The tapas table presented guests with four hot dishes and four cold dishes. On offer for the hot dishes were beef roulade, risotto croquette, yangnyeom chicken and sous vide pork belly. The beef roulade, stuffed with pickles and vegetables, was tangy and moist and the pork belly was acidic and and flavourful, both equally delicious. I was not a fan of the risotto croquette, which had roasted vegetables and panko breading. The yangnyeom chicken, a Korean chicken wing, was crispy with the right amount of kick.
The cold section included flatbread crackers with hummus spreads, cold cuts, cheeses and marinated olives. What stuck out, however, was the maple-smoked salmon on flatbread crackers. The first thing that came to my mind as I bit into it was not only how perfectly balanced the smokiness and sweetness was, but how fresh the salmon tasted.
The bar offers cocktails that are prepared in front of you by the student bartenders. While many of the drinks are quite simple mixes, such as Harvey Wallbangers and Cuba Libres, the sparkling wine cocktail caught my eye.
The combination of sugar, bitters, brandy and sparkling wine in a sugar-rimmed glass with a maraschino cherry definitely had a bite to it, but it was refreshing and not overpowering. The cocktails are inspired by classic combinations popular during the ‘40s and ‘50s.
Before I left, I was offered some dessert chocolates to try. While berry and salted caramel flavours were nice and all, the chocolate hazelnut bite stuck out in my mind. Powdered with cocoa and filled with a cool, creamy hazelnut centre, I couldn’t leave without having at least a couple of them. Personally, I am not the biggest chocolate fan, but I would actively seek out those chocolate hazelnut bites again.

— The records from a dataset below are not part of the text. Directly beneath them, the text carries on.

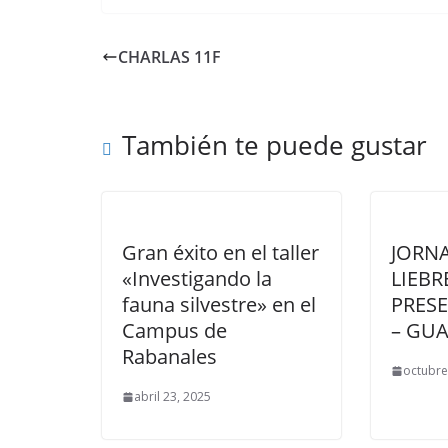
CHARLAS 11F
También te puede gustar
Gran éxito en el taller
JORN
«Investigando la
LIEBR
fauna silvestre» en el
PRES
Campus de
– GU
Rabanales
octubre
abril 23, 2025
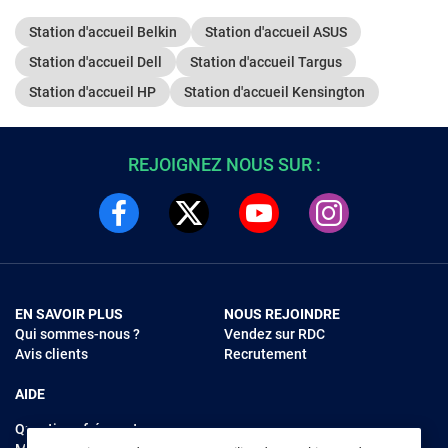
1 port USB
Station d'accueil Belkin
Station d'accueil ASUS
Power Deli
Pass-Thro
Station d'accueil Dell
Station d'accueil Targus
Station d'accueil HP
Station d'accueil Kensington
REJOIGNEZ NOUS SUR :
EN SAVOIR PLUS
NOUS REJOINDRE
Qui sommes-nous ?
Vendez sur RDC
Avis clients
Recrutement
AIDE
Questions fréquentes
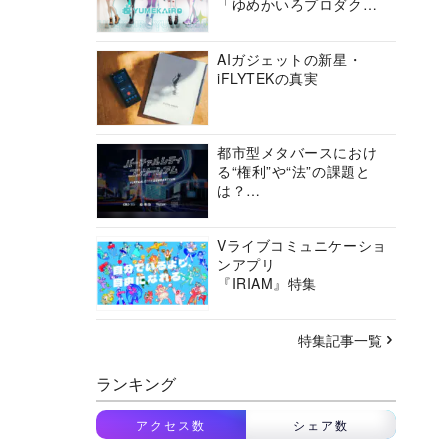
「ゆめかいろプロダクシ
ョン」の挑戦に迫る
AIガジェットの新星・
iFLYTEKの真実
都市型メタバースにおけ
る“権利”や“法”の課題と
は？
バーチャルシティコンソ
ーシアムの挑戦に迫る
Vライブコミュニケーショ
ンアプリ
『IRIAM』特集
特集記事一覧
ランキング
アクセス数
シェア数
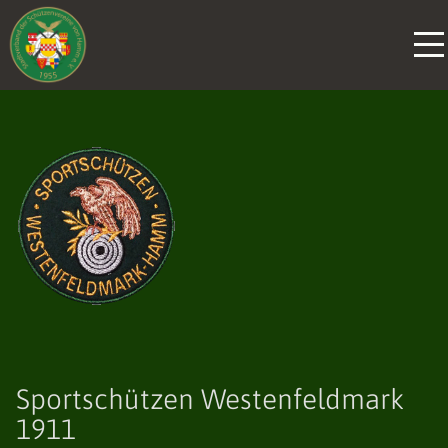
Sportschützen Westenfeldmark
1911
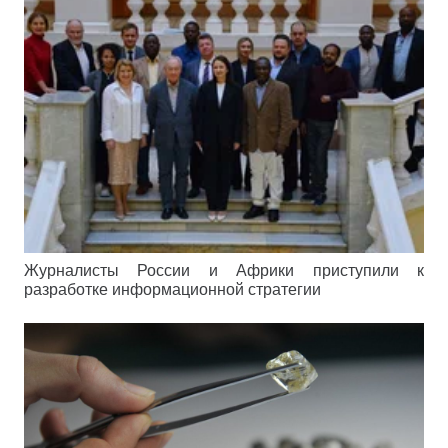
Журналисты России и Африки приступили к
разработке информационной стратегии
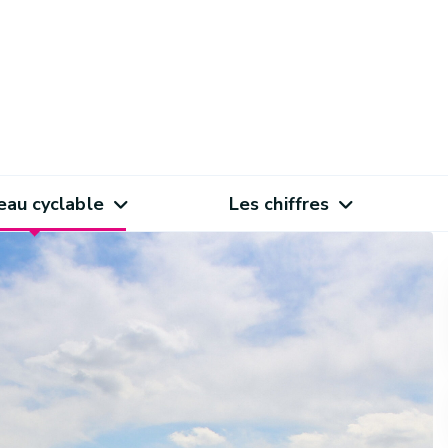
eau cyclable
Les chiffres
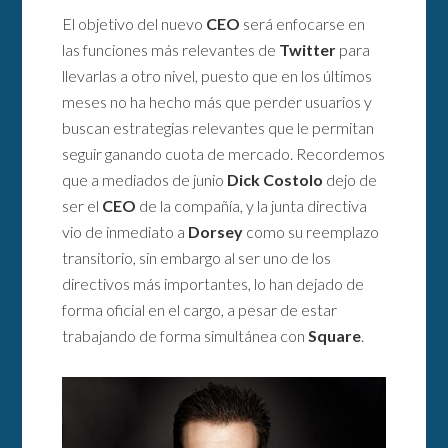
El objetivo del nuevo
CEO
será enfocarse en
las funciones más relevantes de
Twitter
para
llevarlas a otro nivel, puesto que en los últimos
meses no ha hecho más que perder usuarios y
buscan estrategias relevantes que le permitan
seguir ganando cuota de mercado. Recordemos
que a mediados de junio
Dick Costolo
dejo de
ser el
CEO
de la compañía, y la junta directiva
vio de inmediato a
Dorsey
como su reemplazo
transitorio, sin embargo al ser uno de los
directivos más importantes, lo han dejado de
forma oficial en el cargo, a pesar de estar
trabajando de forma simultánea con
Square
.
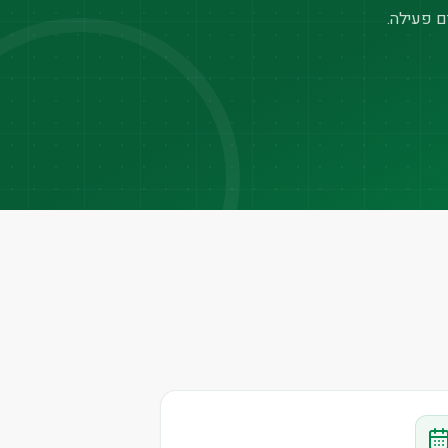
ם פעילה.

A large focus of Modo, according to tourism faculty instructor Doug Ellis, is being consistent with the culinary arts department’s commitment to using local suppliers whenever possible. The salmon, for example, was smoked in-house by students in retail meat processing. Most of the drinks available were local as well, with Harper’s Trail and Monte Creek wine proudly on display along with Sorrento’s Crannog cider and Vernon’s Okanagan Spring beer.
Student participation is seen in all aspects of the lounge. Not only do you see friendly tourism management students on the floor bussing the tables tending the bar, and eat tapas prepared by students, but the artwork on the walls were created by fine arts students and dessert chocolates were made by culinary arts students.
According to Ellis, as the point of the lounge is to have students practice skills in a controlled environment, the food and cocktail menu will be updated every couple of weeks. This is exciting, because that means no two experiences will be the same.
At $15 per person plus $6 per drink ticket, the experience priced modestly for what are thoughtfully prepared tapas comparable to what you can get commercially. I would not hesitate to bring a date or client I am trying to impress here.
The Modo Lounge is open Wednesdays and Thursdays from 3 p.m. to 6 p.m. until April 13 in the culinary arts building.